- _SUPPLIED TEXT_:
====

Committee Membership

The members of the committee shall be appointed by the Board of Directors and shall number at least three Directors, all of whom shall be independent and meet such experience and expertise requirements as may be mandated by applicable insurance regulatory authorities. The Board of Directors shall also designate a Committee Chairperson.

Meetings

The committee will meet at least 3 times in each calendar year, or as often as may be deemed necessary or appropriate in its judgment, and at such times and places as the Committee shall determine. The majority of the members of the Committee shall constitute a quorum. The Committee will meet separately with the internal auditors, the independent auditors, and at least annually with outside counsel and senior management to discuss any matters that they wish to bring to the Committee’s attention or that the Committee wishes to bring to their attention.
 
The Committee shall report to the Board with respect to its meetings, including any significant issues that arise with respect to the quality or integrity of the Company’s financial statements, the Company’s compliance with legal or regulatory requirements, the performance and independence of the Company’s independent auditors, or the performance of the internal audit function.

Powers/Responsibilities

The primary responsibility of the Committee is to oversee the Company's financial controls and reporting processes on behalf of the Board and report the results of its activities to the Board. Management is responsible for preparing the Company's financial statements, and the independent auditors are responsible for auditing those financial statements. The Committee in carrying out its responsibilities believes its policies and procedures should remain flexible, in order to best react to changing conditions and circumstances. The Committee should take the appropriate actions to set the overall corporate "tone" for quality financial reporting, sound business risk practices, and ethical behavior.
The following shall be the principal recurring processes of the Committee in carrying out its oversight responsibilities. The Committee may perform such other duties and responsibilities as are consistent with its purpose and as the Board or the committee deems appropriate.

====

Saved data entries
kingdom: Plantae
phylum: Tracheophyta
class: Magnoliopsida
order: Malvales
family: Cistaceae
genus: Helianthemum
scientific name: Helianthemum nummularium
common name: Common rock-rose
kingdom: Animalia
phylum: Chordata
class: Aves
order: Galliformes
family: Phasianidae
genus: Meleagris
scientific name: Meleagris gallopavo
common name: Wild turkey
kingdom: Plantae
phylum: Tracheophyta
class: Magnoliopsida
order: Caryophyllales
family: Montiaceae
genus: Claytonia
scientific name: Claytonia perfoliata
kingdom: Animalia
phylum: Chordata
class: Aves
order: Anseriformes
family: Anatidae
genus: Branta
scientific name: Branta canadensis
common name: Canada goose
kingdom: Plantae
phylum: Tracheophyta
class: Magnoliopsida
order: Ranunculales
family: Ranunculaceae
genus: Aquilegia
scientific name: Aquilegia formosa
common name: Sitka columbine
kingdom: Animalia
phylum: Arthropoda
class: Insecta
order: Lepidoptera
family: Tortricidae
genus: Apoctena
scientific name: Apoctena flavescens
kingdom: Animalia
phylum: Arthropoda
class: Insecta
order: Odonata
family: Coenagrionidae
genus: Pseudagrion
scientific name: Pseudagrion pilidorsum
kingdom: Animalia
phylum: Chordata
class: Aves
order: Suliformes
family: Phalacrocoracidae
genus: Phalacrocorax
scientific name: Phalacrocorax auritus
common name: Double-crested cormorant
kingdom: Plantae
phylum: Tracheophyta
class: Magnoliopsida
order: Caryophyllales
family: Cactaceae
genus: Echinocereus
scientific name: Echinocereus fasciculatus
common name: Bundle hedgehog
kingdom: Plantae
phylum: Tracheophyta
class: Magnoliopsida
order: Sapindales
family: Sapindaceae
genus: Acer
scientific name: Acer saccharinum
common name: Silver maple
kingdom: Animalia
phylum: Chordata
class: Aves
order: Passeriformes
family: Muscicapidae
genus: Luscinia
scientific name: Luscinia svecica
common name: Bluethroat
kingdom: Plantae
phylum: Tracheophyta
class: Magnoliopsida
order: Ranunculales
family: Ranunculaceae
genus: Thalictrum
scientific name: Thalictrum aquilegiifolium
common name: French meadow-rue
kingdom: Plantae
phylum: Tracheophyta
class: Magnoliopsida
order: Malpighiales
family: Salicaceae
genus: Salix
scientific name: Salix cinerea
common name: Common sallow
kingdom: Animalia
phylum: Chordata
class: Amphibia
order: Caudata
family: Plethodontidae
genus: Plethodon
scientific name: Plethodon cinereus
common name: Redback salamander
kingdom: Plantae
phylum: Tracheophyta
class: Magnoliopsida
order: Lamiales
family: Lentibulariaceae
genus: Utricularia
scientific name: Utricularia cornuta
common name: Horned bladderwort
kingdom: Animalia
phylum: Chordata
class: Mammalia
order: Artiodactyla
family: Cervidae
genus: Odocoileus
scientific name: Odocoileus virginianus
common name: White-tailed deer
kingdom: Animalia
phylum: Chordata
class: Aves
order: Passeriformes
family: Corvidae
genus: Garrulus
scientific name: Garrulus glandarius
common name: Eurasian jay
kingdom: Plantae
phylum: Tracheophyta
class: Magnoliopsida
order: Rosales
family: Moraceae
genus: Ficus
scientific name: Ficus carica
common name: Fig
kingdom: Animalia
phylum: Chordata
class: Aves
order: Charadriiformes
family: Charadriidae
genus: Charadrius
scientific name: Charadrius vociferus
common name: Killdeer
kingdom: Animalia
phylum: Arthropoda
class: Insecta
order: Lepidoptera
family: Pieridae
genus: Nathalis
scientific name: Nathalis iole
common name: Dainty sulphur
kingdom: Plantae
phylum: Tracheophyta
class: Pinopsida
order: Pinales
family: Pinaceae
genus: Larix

====

- _PROBLEM TO WORK ON_: Reproduce the passage of the committee charter text that opens with the words containing "Powers/Responsibilities" and closes with "and ethical behavior.". These items were drawn from a separate source.

- _OUTPUT OF THE TASK_:
Powers/Responsibilities

The primary responsibility of the Committee is to oversee the Company's financial controls and reporting processes on behalf of the Board and report the results of its activities to the Board. Management is responsible for preparing the Company's financial statements, and the independent auditors are responsible for auditing those financial statements. The Committee in carrying out its responsibilities believes its policies and procedures should remain flexible, in order to best react to changing conditions and circumstances. The Committee should take the appropriate actions to set the overall corporate "tone" for quality financial reporting, sound business risk practices, and ethical behavior.